*** Provided entries Section Begins ***

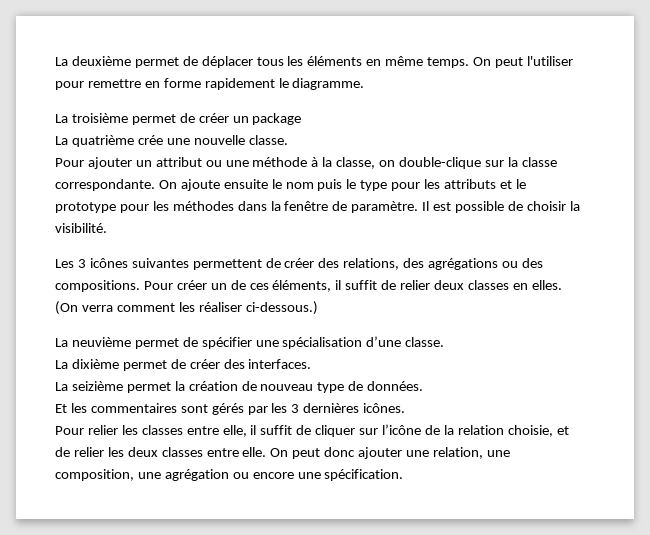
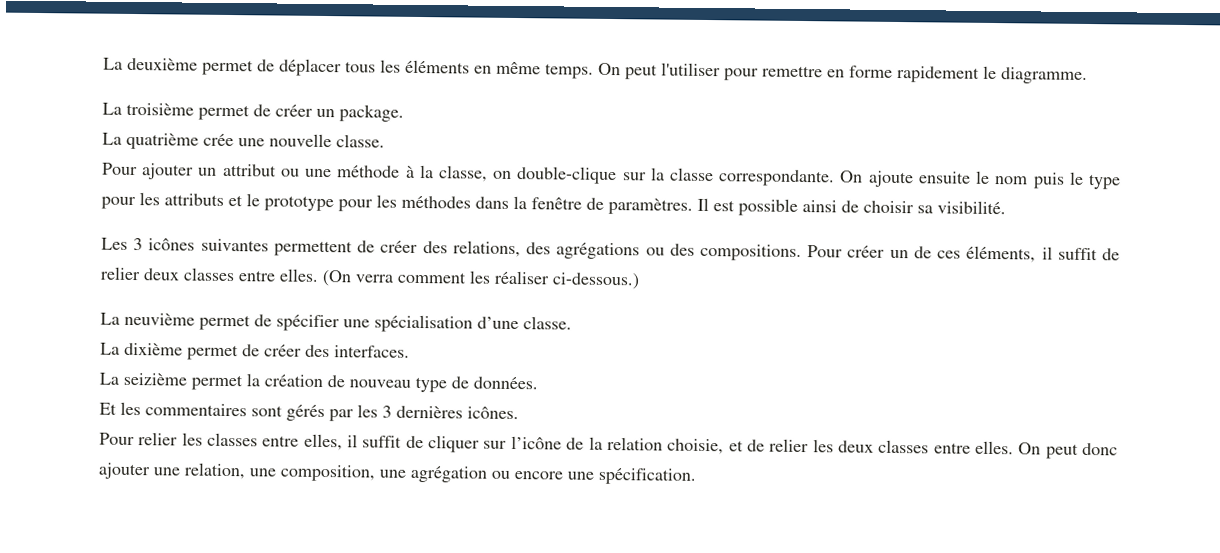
[252,113,302,125] package -> [339,104,404,122] package.
[351,201,419,213] paramètre. -> [608,197,693,215] paramètres.
(505, 207) none -> [802,200,837,213] ainsi
[569,201,580,211] la -> [917,205,933,214] sa
[512,283,528,290] en -> [238,270,276,282] entre
[222,425,247,437] elle, -> [303,433,343,451] elles,
[242,447,267,457] elle. -> [974,440,1014,455] elles.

*** Provided entries Section Ends ***

### [Exercise]
The answer should be a bare number: how many lines of the material above include "elles".

### [Answer below]
2